____ Record excerpts

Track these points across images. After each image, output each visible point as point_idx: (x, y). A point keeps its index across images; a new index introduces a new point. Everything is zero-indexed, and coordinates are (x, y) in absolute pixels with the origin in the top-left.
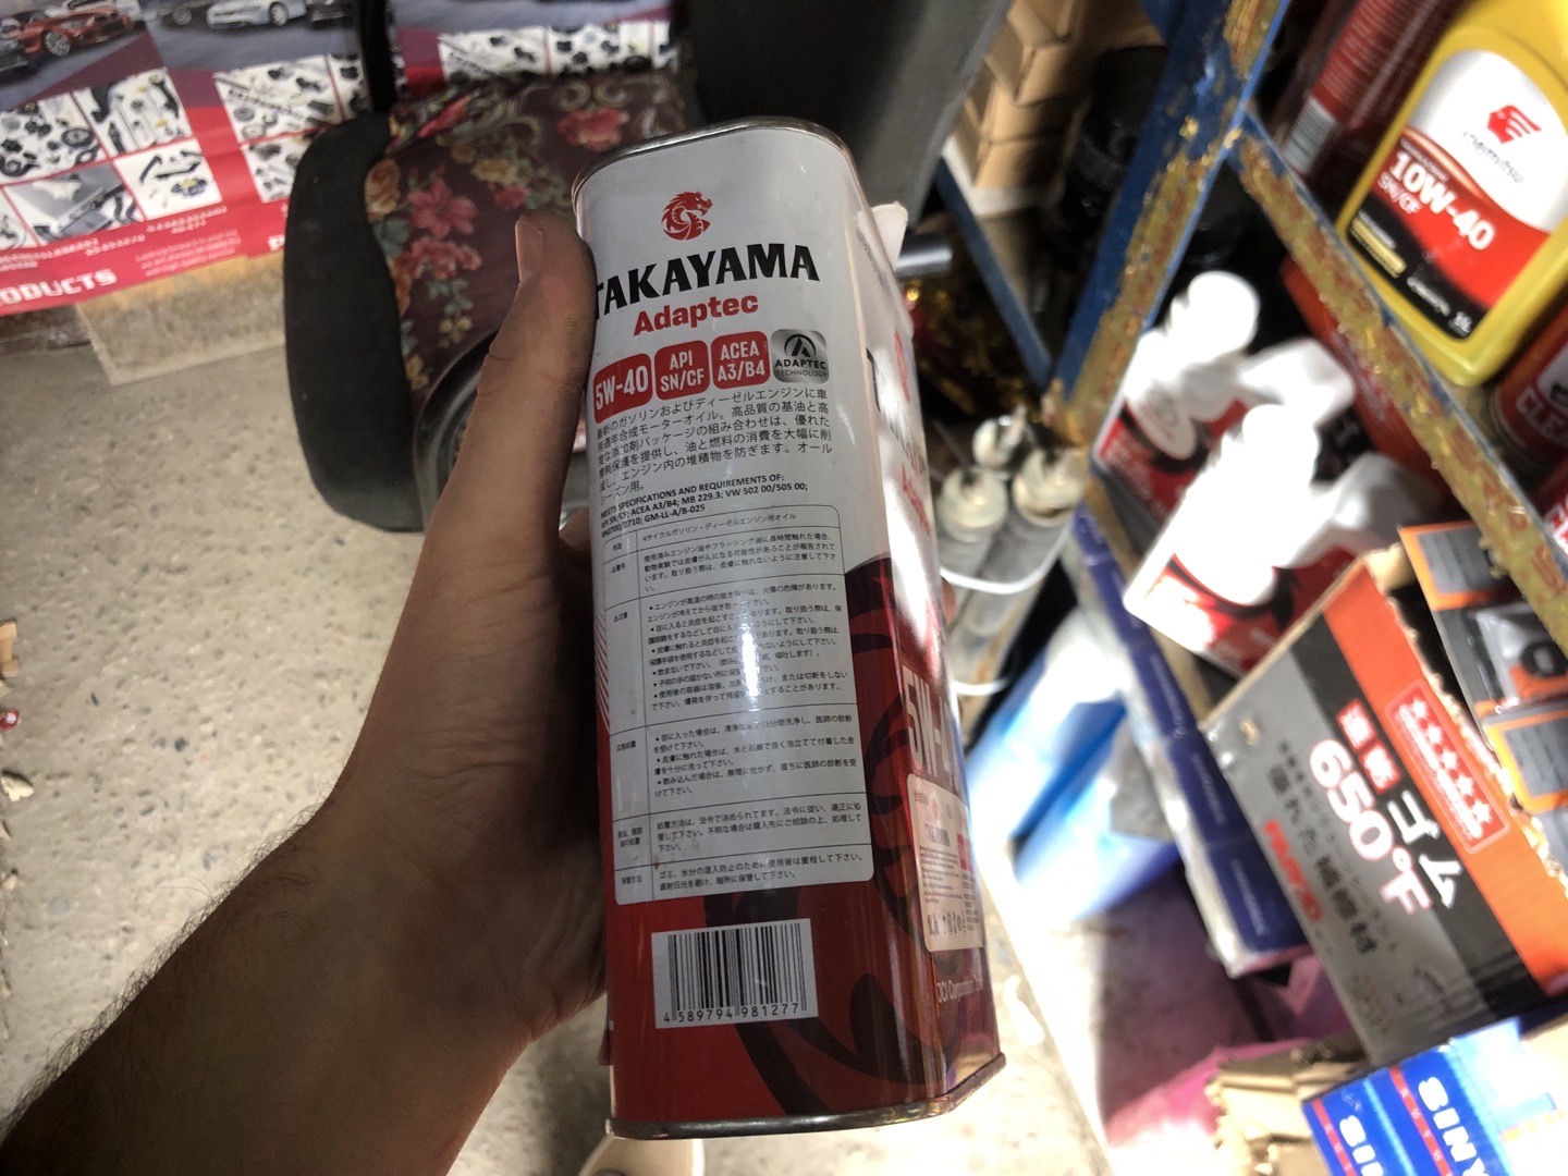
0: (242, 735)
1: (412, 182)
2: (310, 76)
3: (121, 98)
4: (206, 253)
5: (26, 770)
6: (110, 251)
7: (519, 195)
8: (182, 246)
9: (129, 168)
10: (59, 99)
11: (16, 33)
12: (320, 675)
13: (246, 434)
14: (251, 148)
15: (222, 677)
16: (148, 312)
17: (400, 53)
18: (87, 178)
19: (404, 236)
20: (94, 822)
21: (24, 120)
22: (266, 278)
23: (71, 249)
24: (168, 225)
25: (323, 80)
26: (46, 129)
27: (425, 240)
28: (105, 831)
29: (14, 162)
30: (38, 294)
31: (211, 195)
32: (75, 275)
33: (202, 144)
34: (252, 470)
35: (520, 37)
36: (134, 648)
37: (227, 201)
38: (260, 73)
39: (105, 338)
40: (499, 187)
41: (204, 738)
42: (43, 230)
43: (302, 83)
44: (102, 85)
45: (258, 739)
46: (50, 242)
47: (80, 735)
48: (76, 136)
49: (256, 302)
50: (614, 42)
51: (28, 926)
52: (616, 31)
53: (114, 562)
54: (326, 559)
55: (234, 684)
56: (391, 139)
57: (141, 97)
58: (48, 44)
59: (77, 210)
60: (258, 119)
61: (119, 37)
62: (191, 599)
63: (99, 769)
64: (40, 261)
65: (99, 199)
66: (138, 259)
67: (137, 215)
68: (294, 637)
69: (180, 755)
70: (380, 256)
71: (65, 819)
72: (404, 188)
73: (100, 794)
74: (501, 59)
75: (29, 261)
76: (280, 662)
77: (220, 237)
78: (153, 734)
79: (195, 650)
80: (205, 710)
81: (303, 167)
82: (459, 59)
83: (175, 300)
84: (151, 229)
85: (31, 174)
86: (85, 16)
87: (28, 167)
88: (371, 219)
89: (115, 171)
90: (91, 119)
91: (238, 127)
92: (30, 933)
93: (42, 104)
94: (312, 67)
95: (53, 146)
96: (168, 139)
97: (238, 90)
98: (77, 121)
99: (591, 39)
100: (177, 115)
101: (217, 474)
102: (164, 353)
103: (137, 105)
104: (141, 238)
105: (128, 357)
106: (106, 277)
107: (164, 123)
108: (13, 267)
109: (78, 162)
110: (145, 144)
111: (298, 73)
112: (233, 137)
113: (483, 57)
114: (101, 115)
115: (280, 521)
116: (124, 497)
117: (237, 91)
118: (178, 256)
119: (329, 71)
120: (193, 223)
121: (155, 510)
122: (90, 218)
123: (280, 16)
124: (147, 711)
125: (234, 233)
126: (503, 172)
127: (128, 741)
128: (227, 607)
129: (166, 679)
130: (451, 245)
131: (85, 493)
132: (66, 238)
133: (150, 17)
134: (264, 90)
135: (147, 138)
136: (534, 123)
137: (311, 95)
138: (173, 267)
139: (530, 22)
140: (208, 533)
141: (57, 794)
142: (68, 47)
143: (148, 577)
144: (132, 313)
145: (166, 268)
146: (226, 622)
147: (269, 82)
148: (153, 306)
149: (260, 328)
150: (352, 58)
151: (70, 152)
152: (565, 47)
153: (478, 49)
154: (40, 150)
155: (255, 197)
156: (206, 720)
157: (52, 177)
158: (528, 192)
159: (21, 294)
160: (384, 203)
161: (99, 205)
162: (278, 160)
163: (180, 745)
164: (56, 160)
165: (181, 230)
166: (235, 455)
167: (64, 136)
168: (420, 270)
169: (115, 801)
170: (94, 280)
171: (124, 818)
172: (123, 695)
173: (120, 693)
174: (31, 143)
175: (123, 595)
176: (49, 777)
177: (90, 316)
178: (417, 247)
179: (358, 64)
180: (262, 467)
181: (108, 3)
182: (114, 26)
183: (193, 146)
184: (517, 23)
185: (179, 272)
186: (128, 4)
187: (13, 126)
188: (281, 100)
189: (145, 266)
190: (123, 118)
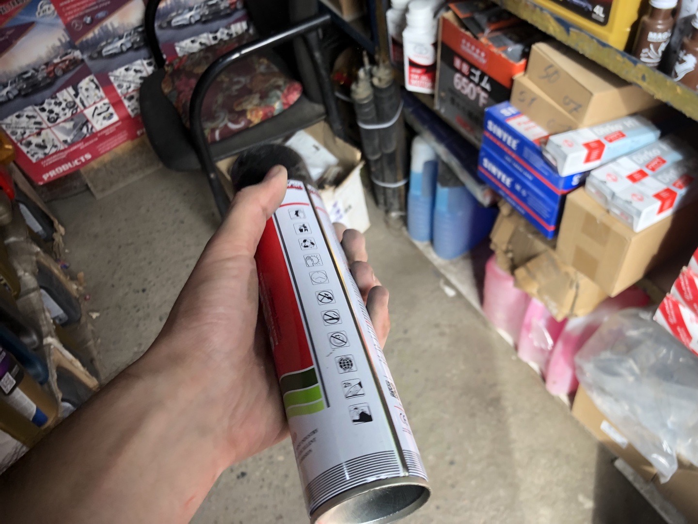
1: (175, 80)
2: (138, 68)
3: (81, 88)
4: (118, 141)
5: (96, 309)
6: (88, 147)
8: (110, 140)
9: (88, 112)
10: (62, 91)
11: (45, 71)
13: (144, 202)
14: (125, 98)
15: (153, 269)
16: (104, 169)
17: (164, 53)
18: (76, 120)
19: (177, 95)
20: (121, 318)
21: (53, 101)
22: (139, 148)
23: (75, 148)
24: (104, 132)
25: (142, 68)
26: (60, 104)
27: (183, 93)
28: (125, 320)
29: (52, 117)
30: (68, 168)
31: (115, 118)
32: (79, 156)
33: (109, 99)
34: (148, 211)
35: (200, 38)
36: (122, 269)
37: (121, 120)
38: (122, 70)
39: (92, 181)
41: (151, 287)
42: (65, 142)
43: (136, 71)
44: (74, 83)
46: (69, 146)
47: (111, 296)
48: (70, 105)
49: (137, 158)
50: (230, 33)
51: (108, 351)
52: (230, 28)
53: (110, 248)
54: (180, 228)
55: (157, 270)
56: (166, 72)
57: (87, 86)
58: (56, 73)
60: (125, 87)
61: (77, 66)
62: (137, 251)
63: (119, 304)
64: (66, 155)
65: (81, 126)
66: (97, 147)
67: (94, 130)
68: (174, 252)
69: (144, 294)
70: (171, 103)
71: (112, 320)
72: (173, 82)
73: (121, 310)
74: (196, 47)
75: (63, 155)
76: (171, 260)
77: (121, 134)
78: (134, 290)
79: (142, 264)
80: (150, 279)
82: (183, 51)
83: (111, 161)
84: (99, 135)
85: (59, 121)
86: (65, 61)
87: (57, 118)
88: (165, 94)
89: (84, 116)
90: (74, 97)
91: (119, 91)
92: (109, 353)
93: (58, 95)
94: (138, 64)
95: (64, 109)
96: (98, 100)
97: (116, 77)
98: (70, 99)
100: (99, 90)
101: (137, 215)
102: (112, 184)
103: (87, 90)
104: (96, 139)
105: (101, 188)
106: (88, 156)
107: (96, 95)
108: (58, 159)
109: (72, 114)
110: (92, 103)
111: (134, 67)
112: (118, 95)
113: (190, 48)
114: (76, 95)
115: (161, 222)
116: (108, 230)
118: (109, 144)
119: (143, 65)
120: (112, 129)
121: (119, 230)
122: (79, 134)
123: (124, 49)
124: (131, 284)
125: (125, 132)
126: (202, 69)
127: (126, 294)
128: (149, 250)
129: (134, 274)
131: (96, 232)
132: (73, 143)
133: (85, 57)
134: (125, 76)
135: (92, 101)
136: (209, 55)
137: (139, 75)
138: (108, 148)
139: (202, 32)
140: (138, 232)
141: (108, 314)
142: (62, 73)
143: (122, 249)
144: (98, 169)
145: (106, 150)
146: (150, 254)
147: (125, 73)
148: (105, 165)
149: (141, 168)
150: (150, 58)
151: (70, 110)
153: (188, 46)
154: (60, 111)
155: (129, 116)
156: (151, 282)
157: (65, 121)
159: (62, 168)
160: (168, 88)
161: (81, 129)
162: (134, 101)
163: (144, 291)
164: (65, 114)
165: (109, 133)
166: (142, 208)
167: (66, 105)
168: (183, 102)
169: (127, 311)
170: (84, 158)
171: (131, 315)
173: (121, 282)
174: (57, 109)
175: (115, 256)
176: (104, 309)
177: (85, 173)
178: (181, 96)
179: (152, 60)
180: (152, 209)
181: (71, 54)
182: (75, 62)
183: (106, 101)
184: (197, 34)
185: (110, 150)
186: (77, 54)
187: (50, 104)
188: (130, 79)
189: (99, 150)
190: (83, 95)
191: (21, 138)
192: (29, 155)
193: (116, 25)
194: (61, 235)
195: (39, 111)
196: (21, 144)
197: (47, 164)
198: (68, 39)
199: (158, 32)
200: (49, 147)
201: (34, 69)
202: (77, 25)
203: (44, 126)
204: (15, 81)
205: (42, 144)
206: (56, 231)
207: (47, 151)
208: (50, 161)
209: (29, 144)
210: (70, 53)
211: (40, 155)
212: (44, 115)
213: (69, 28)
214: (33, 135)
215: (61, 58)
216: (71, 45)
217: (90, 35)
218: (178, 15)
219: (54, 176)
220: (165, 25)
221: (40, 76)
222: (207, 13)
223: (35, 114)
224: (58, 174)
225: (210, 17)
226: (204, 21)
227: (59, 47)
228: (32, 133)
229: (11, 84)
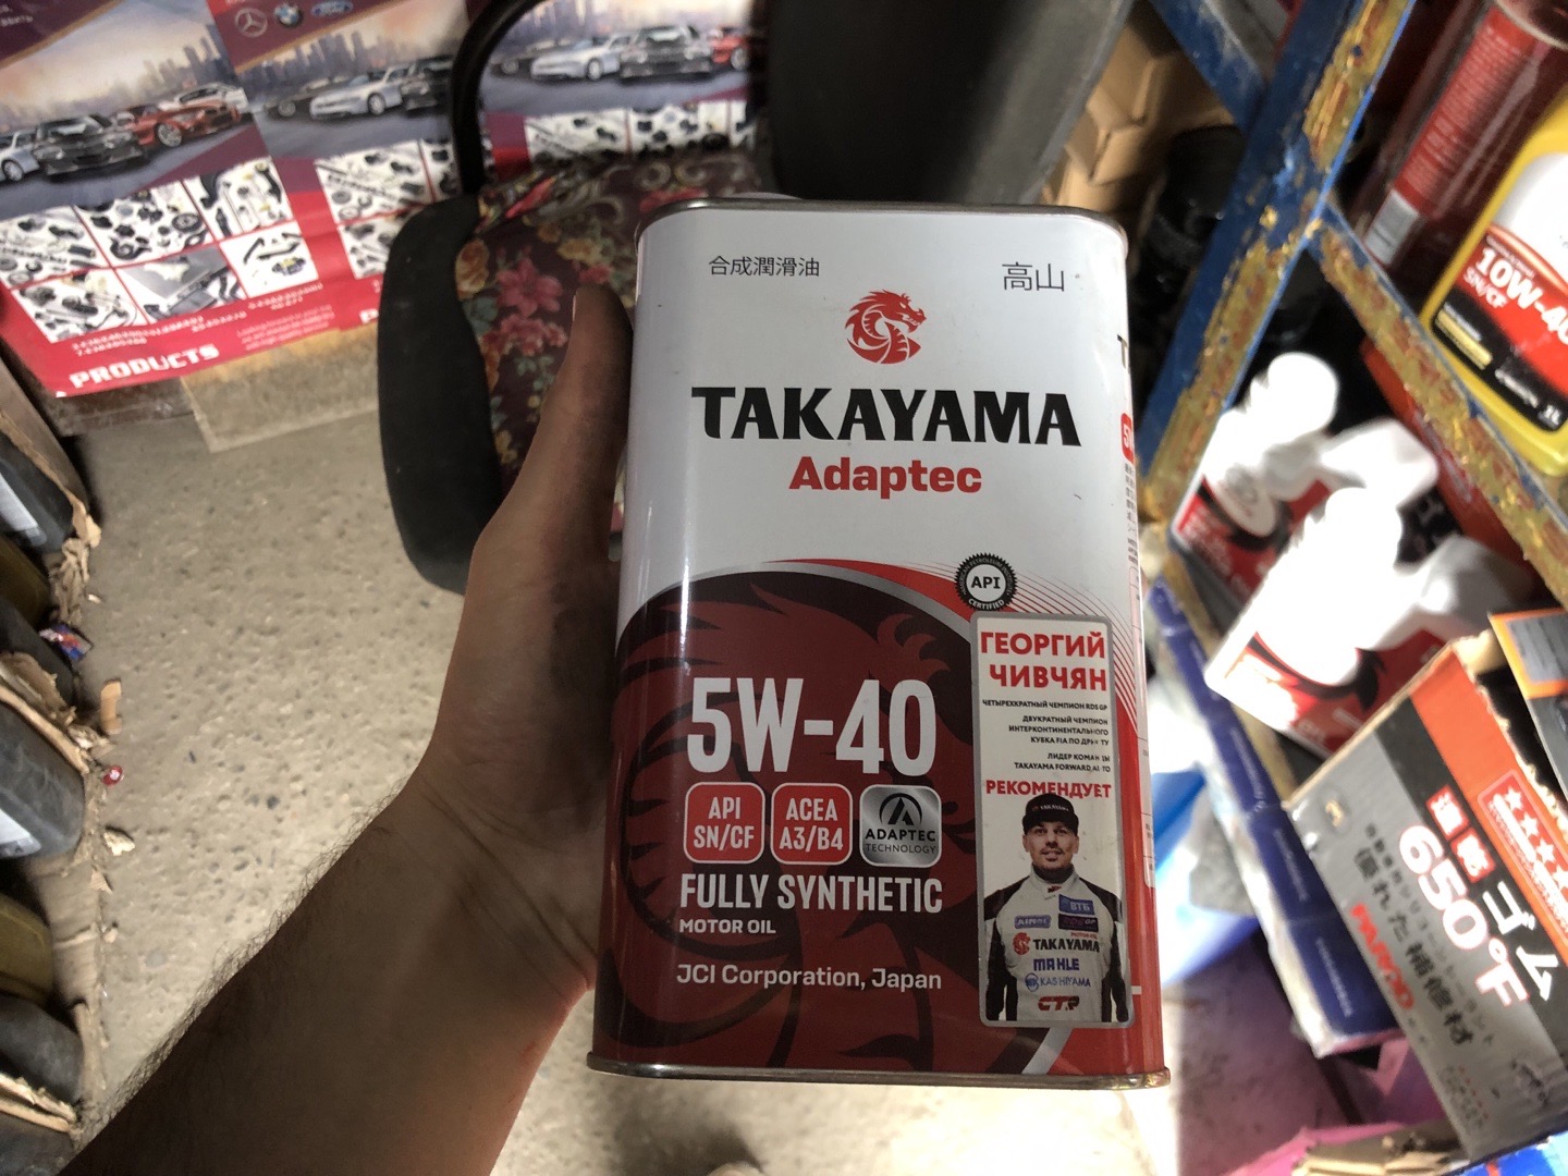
0: (329, 794)
1: (500, 261)
2: (403, 160)
3: (228, 185)
4: (301, 328)
5: (127, 826)
6: (215, 327)
7: (603, 273)
8: (279, 322)
9: (233, 250)
10: (170, 187)
11: (131, 126)
12: (405, 735)
13: (336, 500)
14: (347, 228)
15: (310, 736)
16: (247, 385)
17: (489, 137)
18: (194, 261)
19: (493, 314)
20: (191, 876)
21: (137, 207)
22: (357, 349)
23: (179, 326)
24: (267, 302)
25: (415, 163)
26: (158, 215)
27: (513, 317)
28: (201, 886)
29: (127, 246)
30: (146, 368)
31: (309, 273)
32: (180, 350)
33: (301, 226)
34: (341, 534)
35: (602, 118)
36: (228, 708)
37: (323, 279)
38: (357, 158)
39: (205, 409)
40: (584, 266)
41: (294, 796)
42: (152, 309)
43: (396, 167)
44: (210, 173)
45: (345, 798)
46: (159, 320)
47: (179, 791)
48: (186, 221)
49: (346, 372)
50: (692, 120)
51: (127, 979)
52: (695, 111)
53: (211, 624)
54: (411, 621)
55: (323, 743)
56: (479, 219)
57: (247, 184)
58: (161, 136)
59: (184, 290)
60: (354, 202)
61: (229, 128)
62: (283, 661)
63: (196, 825)
64: (149, 338)
65: (206, 279)
66: (239, 334)
67: (240, 294)
68: (381, 698)
69: (271, 813)
70: (469, 332)
71: (163, 873)
72: (492, 268)
73: (197, 849)
74: (584, 139)
75: (138, 338)
76: (367, 722)
77: (315, 311)
78: (246, 791)
79: (287, 709)
80: (296, 769)
81: (396, 246)
82: (544, 141)
83: (272, 371)
84: (252, 306)
85: (143, 257)
86: (195, 110)
87: (140, 250)
88: (461, 297)
89: (221, 253)
90: (200, 205)
91: (335, 209)
92: (129, 986)
93: (154, 192)
94: (405, 152)
95: (164, 231)
96: (271, 222)
97: (337, 175)
98: (187, 207)
99: (670, 118)
100: (279, 200)
101: (308, 538)
102: (260, 421)
103: (243, 192)
104: (243, 315)
105: (227, 426)
106: (210, 352)
107: (268, 208)
108: (123, 343)
109: (187, 245)
110: (249, 227)
111: (393, 157)
112: (330, 218)
113: (567, 137)
114: (209, 202)
115: (368, 584)
116: (220, 561)
117: (335, 176)
118: (276, 331)
119: (421, 155)
120: (291, 299)
121: (249, 572)
122: (196, 297)
123: (377, 106)
124: (241, 768)
125: (329, 307)
126: (587, 250)
127: (223, 797)
128: (315, 668)
129: (258, 738)
130: (539, 322)
131: (185, 556)
132: (174, 316)
133: (257, 109)
134: (361, 175)
135: (251, 221)
136: (617, 203)
137: (404, 178)
138: (271, 341)
139: (611, 104)
140: (299, 595)
141: (156, 849)
142: (179, 139)
143: (243, 638)
144: (231, 384)
145: (264, 342)
146: (315, 683)
147: (365, 166)
148: (252, 378)
149: (350, 397)
150: (443, 141)
151: (180, 236)
152: (645, 127)
153: (562, 131)
154: (151, 234)
155: (349, 273)
156: (296, 778)
157: (163, 260)
158: (611, 270)
159: (131, 368)
160: (472, 283)
161: (205, 285)
162: (372, 240)
163: (272, 802)
164: (167, 244)
165: (280, 306)
166: (325, 520)
167: (175, 222)
168: (508, 347)
169: (210, 856)
170: (198, 355)
171: (219, 873)
172: (220, 754)
173: (216, 751)
174: (143, 228)
175: (219, 656)
176: (149, 833)
177: (193, 389)
178: (505, 324)
179: (449, 148)
180: (353, 532)
181: (218, 97)
182: (223, 118)
183: (293, 228)
184: (598, 106)
185: (278, 344)
186: (236, 98)
187: (127, 212)
188: (376, 184)
189: (245, 341)
190: (230, 203)
191: (25, 278)
192: (41, 324)
193: (369, 41)
194: (88, 546)
195: (90, 224)
196: (23, 293)
197: (88, 351)
198: (216, 55)
199: (488, 82)
200: (102, 311)
201: (96, 117)
202: (250, 22)
203: (98, 260)
204: (33, 138)
205: (85, 302)
206: (74, 535)
207: (94, 320)
208: (98, 345)
209: (46, 296)
210: (214, 92)
211: (74, 326)
212: (105, 237)
213: (224, 26)
214: (62, 277)
215: (181, 100)
216: (224, 73)
217: (285, 56)
218: (558, 48)
219: (104, 381)
220: (512, 67)
221: (109, 139)
222: (642, 59)
223: (78, 228)
224: (114, 379)
225: (648, 72)
226: (625, 78)
227: (182, 70)
228: (59, 273)
229: (21, 141)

________

Instructions for the task:
Reproduce the data from the line containing "191: (21, 138)" down to the line containing "31: (309, 273)", both ends included, and leave out any picture lines.

Output for this exercise:
191: (21, 138)
192: (29, 155)
193: (116, 25)
194: (61, 235)
195: (39, 111)
196: (21, 144)
197: (47, 164)
198: (68, 39)
199: (158, 32)
200: (49, 147)
201: (34, 69)
202: (77, 25)
203: (44, 126)
204: (15, 81)
205: (42, 144)
206: (56, 231)
207: (47, 151)
208: (50, 161)
209: (29, 144)
210: (70, 53)
211: (40, 155)
212: (44, 115)
213: (69, 28)
214: (33, 135)
215: (61, 58)
216: (71, 45)
217: (90, 35)
218: (178, 15)
219: (54, 176)
220: (165, 25)
221: (40, 76)
222: (207, 13)
223: (35, 114)
224: (58, 174)
225: (210, 17)
226: (204, 21)
227: (59, 47)
228: (32, 133)
229: (11, 84)
0: (329, 794)
1: (500, 261)
2: (403, 160)
3: (228, 185)
4: (301, 328)
5: (127, 826)
6: (215, 327)
7: (603, 273)
8: (279, 322)
9: (233, 250)
10: (170, 187)
11: (131, 126)
12: (405, 735)
13: (336, 500)
14: (347, 228)
15: (310, 736)
16: (247, 385)
17: (489, 137)
18: (194, 261)
19: (493, 314)
20: (191, 876)
21: (137, 207)
22: (357, 349)
23: (179, 326)
24: (267, 302)
25: (415, 163)
26: (158, 215)
27: (513, 317)
28: (201, 886)
29: (127, 246)
30: (146, 368)
31: (309, 273)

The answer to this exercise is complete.